Mir sind beim Lesen des Beitrags von Herrn Wolff wirklich und wahrhaftig die Tränen in die Augen geschossen. Weder bin ich Christ noch habe ich damals mit den Mutigen an der Wende mitgewirkt – aber die einen wie die anderen haben meinen großen Respekt. Und zugleich wächst mein Widerwillen gegenüber Unternanengeist und Angestelltenmentalität. Warum kann sich ausgerechnet an diesem Ort der Schande, mit der ich vorrangig die Kirchensprenung von 1968 meine, nicht das Weltliche mit dem Religiösen auf würdevolle, menschliche Weise ins Benehmen setzen? Pfarrer Wolff hat mit kraftvollen. bemerkenswert unduldsamen Worten die mutmaßlichen Gründe benannt. Danke, auch wenn diese Worte den akademischen (und sonstigen) Dünkel nicht werden aufbrechen können – aber mögen sie zum Innehalten und zur Diskussion anregen.
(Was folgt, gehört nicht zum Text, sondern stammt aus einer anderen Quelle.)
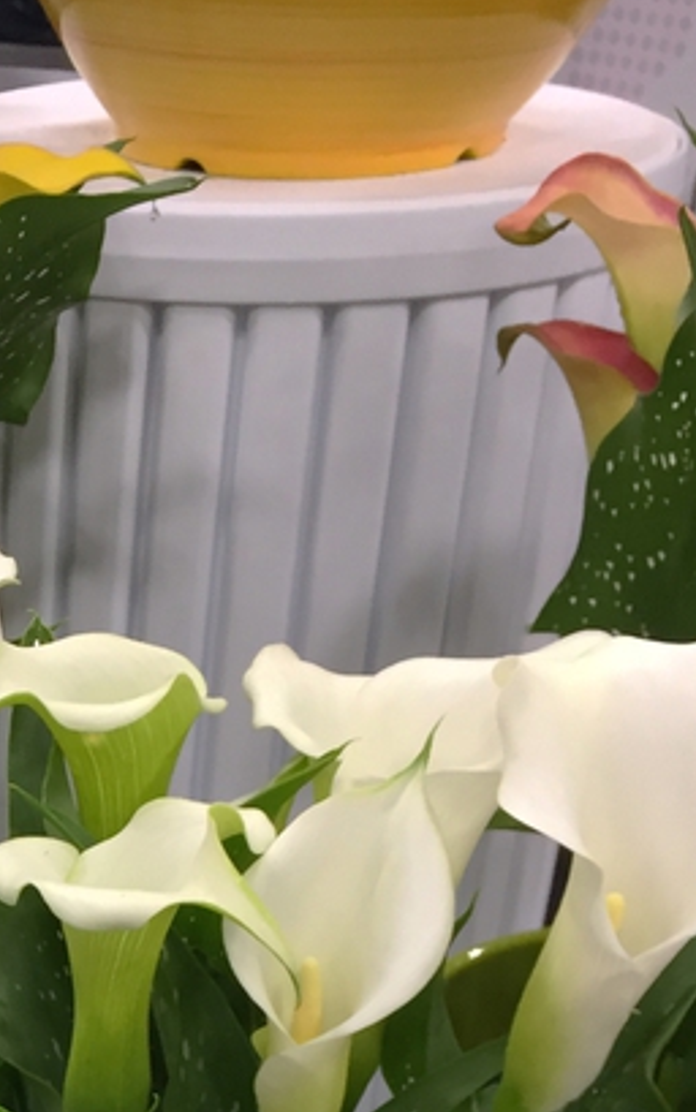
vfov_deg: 24.5
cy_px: 1294
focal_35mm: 77
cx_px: -324
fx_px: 2334
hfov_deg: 15.7
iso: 64
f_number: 2.2
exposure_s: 1/30
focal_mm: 4.15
Jämmerlich ist einzig und allein Ihr Kommentar, Herr Wolff. Sie können es offensichtlich nicht ertragen, dass die Universität eine selbstbestimmte Einrichtung ist, die nicht unbedingt den Rat eines Pfarrers im Ruhestand benötigt. Das komplexe Gebilde Kirche – Universität ist schwierig genug und in Leipzig mit vielen Emotionen belastet. Lassen Sie die Universität ihren Weg gehen, er ist schwierig genug und bedarf Ihrer Ratschläge nicht.
Ñ
Lt. heutiger LVZ war Herr STEINBACH sehr wohl geladener Gast, verzichtete jedoch von sich aus auf seine Teilnahme.